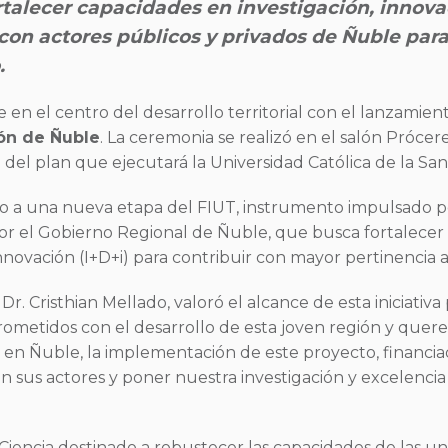
ortalecer capacidades en investigación, innova
 con actores públicos y privados de Ñuble par
.
se en el centro del desarrollo territorial con el lanzamien
ión de Ñuble
. La ceremonia se realizó en el salón Próce
n del plan que ejecutará la Universidad Católica de la S
icio a una nueva etapa del FIUT, instrumento impulsado po
or el Gobierno Regional de Ñuble, que busca fortalecer
innovación (I+D+i) para contribuir con mayor pertinencia a l
r. Cristhian Mellado, valoró el alcance de esta iniciativa
etidos con el desarrollo de esta joven región y querem
en Ñuble, la implementación de este proyecto, financiad
on sus actores y poner nuestra investigación y excelencia 
Ciencia destinado a robustecer las capacidades de las uni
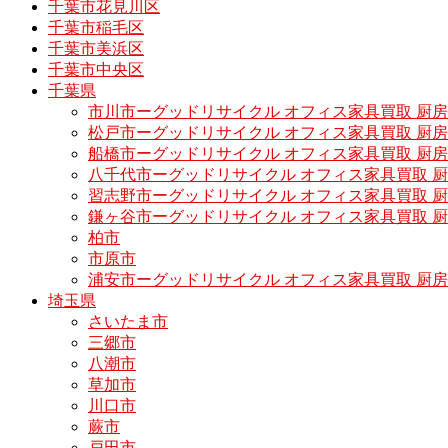
千葉市花見川区
千葉市稲毛区
千葉市美浜区
千葉市中央区
千葉県
市川市ーグッドリサイクル オフィス家具買取 厨
松戸市ーグッドリサイクル オフィス家具買取 
船橋市ーグッドリサイクル オフィス家具買取 厨
八千代市ーグッドリサイクル オフィス家具買取 
習志野市ーグッドリサイクル オフィス家具買取 
鎌ヶ谷市ーグッドリサイクル オフィス家具買取 
柏市
市原市
浦安市ーグッドリサイクル オフィス家具買取 厨
埼玉県
さいたま市
三郷市
八潮市
草加市
川口市
蕨市
戸田市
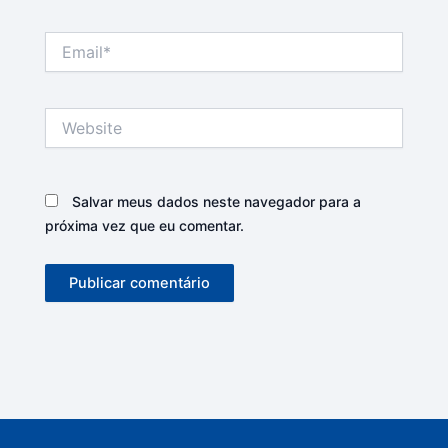
Email*
Website
Salvar meus dados neste navegador para a
próxima vez que eu comentar.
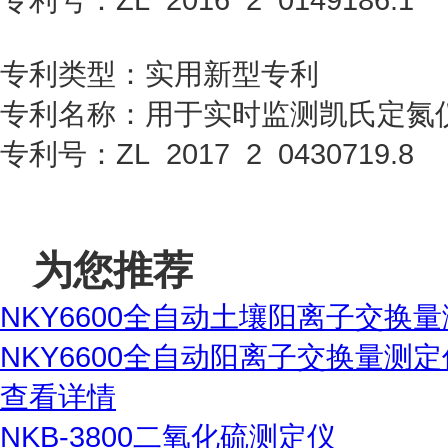
专利类型：实用新型专利
专利名称：用于实时监测凯氏定氮
专利号：ZL 2017 2 0430719.8
为您推荐
NKY6600全自动土壤阳离子交换
NKY6600全自动阳离子交换量测
查看详情
NKB-3800二氧化硫测定仪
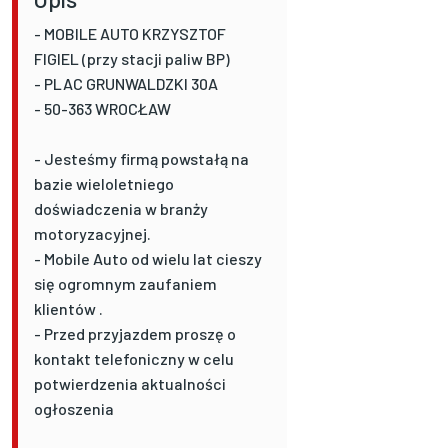
- MOBILE AUTO KRZYSZTOF
FIGIEL (przy stacji paliw BP)
- PLAC GRUNWALDZKI 30A
- 50-363 WROCŁAW
- Jesteśmy firmą powstałą na
bazie wieloletniego
doświadczenia w branży
motoryzacyjnej.
- Mobile Auto od wielu lat cieszy
się ogromnym zaufaniem
klientów .
- Przed przyjazdem proszę o
kontakt telefoniczny w celu
potwierdzenia aktualności
ogłoszenia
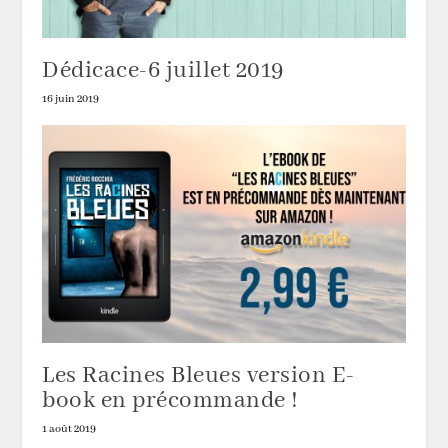
Dédicace-6 juillet 2019
16 juin 2019
Les Racines Bleues version E-
book en précommande !
1 août 2019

§

Work instruction
Count the lines in the items above that contain the string "desarrollo". Reply with the number only.

Exercise answer
2